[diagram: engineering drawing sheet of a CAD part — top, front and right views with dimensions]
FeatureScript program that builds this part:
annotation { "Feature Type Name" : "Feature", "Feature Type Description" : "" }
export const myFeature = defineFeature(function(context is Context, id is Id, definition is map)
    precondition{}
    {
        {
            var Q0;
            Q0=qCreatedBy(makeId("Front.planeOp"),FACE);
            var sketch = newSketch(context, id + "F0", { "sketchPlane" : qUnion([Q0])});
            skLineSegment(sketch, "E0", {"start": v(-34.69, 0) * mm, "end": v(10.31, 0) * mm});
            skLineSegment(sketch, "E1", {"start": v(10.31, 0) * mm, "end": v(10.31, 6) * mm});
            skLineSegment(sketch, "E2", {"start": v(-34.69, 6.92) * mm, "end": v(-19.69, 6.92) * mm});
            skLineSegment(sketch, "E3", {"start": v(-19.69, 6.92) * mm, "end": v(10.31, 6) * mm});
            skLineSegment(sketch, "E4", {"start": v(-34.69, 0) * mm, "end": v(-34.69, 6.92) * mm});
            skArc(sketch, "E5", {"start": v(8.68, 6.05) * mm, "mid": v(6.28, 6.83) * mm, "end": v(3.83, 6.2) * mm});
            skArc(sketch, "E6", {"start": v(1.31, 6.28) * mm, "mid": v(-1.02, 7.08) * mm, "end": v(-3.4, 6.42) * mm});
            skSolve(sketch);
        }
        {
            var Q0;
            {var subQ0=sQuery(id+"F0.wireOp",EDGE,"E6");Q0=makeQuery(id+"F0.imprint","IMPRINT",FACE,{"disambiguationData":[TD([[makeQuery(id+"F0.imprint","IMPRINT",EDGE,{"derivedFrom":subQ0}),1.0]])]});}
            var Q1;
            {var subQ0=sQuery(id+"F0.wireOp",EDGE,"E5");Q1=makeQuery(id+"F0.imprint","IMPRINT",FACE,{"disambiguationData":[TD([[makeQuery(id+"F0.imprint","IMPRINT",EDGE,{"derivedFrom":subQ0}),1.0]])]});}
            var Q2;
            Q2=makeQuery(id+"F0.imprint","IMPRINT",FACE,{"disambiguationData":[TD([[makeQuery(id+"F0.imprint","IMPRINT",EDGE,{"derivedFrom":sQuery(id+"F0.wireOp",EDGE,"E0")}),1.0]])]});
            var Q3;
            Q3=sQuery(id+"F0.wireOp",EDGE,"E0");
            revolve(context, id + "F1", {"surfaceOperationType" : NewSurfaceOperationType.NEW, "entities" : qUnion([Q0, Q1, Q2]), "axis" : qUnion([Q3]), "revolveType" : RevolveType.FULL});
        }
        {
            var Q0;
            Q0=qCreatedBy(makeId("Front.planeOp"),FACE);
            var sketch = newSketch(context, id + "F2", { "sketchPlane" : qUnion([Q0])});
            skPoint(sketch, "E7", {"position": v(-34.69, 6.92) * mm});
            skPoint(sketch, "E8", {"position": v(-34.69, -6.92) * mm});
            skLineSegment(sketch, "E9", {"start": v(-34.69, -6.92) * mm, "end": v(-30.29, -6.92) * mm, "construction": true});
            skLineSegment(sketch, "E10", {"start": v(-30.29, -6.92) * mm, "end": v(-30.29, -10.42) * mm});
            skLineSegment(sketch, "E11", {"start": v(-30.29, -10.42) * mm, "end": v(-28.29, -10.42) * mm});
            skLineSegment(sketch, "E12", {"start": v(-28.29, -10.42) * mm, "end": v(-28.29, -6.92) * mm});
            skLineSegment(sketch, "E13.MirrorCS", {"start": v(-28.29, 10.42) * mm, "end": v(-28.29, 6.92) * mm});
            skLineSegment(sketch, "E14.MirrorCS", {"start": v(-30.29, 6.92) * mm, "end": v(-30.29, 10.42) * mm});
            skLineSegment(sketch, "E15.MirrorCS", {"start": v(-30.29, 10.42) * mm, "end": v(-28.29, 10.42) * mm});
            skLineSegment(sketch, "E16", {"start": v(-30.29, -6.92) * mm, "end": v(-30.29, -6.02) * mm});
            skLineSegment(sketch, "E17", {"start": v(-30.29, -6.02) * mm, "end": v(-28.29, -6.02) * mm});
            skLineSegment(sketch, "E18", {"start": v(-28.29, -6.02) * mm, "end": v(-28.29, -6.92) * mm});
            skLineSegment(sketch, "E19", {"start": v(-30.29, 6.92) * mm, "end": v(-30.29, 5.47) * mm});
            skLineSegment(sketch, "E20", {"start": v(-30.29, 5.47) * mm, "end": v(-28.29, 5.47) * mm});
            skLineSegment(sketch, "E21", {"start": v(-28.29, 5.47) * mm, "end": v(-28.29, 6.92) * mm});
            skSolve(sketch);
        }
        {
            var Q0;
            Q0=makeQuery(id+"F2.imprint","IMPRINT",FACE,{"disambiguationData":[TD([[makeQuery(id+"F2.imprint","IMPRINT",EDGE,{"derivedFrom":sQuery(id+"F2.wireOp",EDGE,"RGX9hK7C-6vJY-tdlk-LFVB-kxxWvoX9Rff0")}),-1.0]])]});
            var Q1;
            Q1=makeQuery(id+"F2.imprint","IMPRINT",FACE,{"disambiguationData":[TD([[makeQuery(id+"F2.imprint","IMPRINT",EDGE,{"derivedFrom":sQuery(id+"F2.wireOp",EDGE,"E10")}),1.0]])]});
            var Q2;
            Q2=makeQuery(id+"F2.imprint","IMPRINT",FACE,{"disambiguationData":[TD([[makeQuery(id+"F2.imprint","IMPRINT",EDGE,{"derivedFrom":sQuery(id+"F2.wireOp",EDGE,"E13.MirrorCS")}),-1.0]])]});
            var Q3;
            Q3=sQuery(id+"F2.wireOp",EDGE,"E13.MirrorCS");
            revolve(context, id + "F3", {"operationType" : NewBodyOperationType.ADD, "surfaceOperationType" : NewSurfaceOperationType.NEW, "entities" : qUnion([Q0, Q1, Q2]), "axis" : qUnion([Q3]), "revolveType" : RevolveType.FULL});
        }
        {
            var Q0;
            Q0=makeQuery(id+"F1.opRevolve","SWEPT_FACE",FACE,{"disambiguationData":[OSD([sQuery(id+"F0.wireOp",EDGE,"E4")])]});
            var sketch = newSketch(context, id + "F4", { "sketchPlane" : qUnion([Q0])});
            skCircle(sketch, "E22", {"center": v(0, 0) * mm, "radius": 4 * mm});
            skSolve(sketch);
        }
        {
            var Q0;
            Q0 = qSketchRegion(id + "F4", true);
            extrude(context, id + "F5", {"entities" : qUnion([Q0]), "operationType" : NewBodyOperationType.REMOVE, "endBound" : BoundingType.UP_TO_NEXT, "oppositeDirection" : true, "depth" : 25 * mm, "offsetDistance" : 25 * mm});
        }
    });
...
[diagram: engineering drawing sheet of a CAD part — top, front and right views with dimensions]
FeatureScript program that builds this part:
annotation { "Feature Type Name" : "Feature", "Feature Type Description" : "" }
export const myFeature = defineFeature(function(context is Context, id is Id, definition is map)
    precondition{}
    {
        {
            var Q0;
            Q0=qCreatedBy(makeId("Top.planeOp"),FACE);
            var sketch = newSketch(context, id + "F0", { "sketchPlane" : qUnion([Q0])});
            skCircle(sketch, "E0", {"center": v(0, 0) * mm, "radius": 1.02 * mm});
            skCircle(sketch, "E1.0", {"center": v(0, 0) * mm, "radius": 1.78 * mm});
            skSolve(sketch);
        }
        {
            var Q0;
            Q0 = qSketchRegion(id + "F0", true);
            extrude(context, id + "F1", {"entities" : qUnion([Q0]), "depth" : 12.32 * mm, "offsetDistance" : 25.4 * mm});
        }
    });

- **DIRECTIVE**
Please show every line above that contains the word "RevolveType". Case counts.

- **EXERCISE ANSWER**
            revolve(context, id + "F1", {"surfaceOperationType" : NewSurfaceOperationType.NEW, "entities" : qUnion([Q0, Q1, Q2]), "axis" : qUnion([Q3]), "revolveType" : RevolveType.FULL});
            revolve(context, id + "F3", {"operationType" : NewBodyOperationType.ADD, "surfaceOperationType" : NewSurfaceOperationType.NEW, "entities" : qUnion([Q0, Q1, Q2]), "axis" : qUnion([Q3]), "revolveType" : RevolveType.FULL});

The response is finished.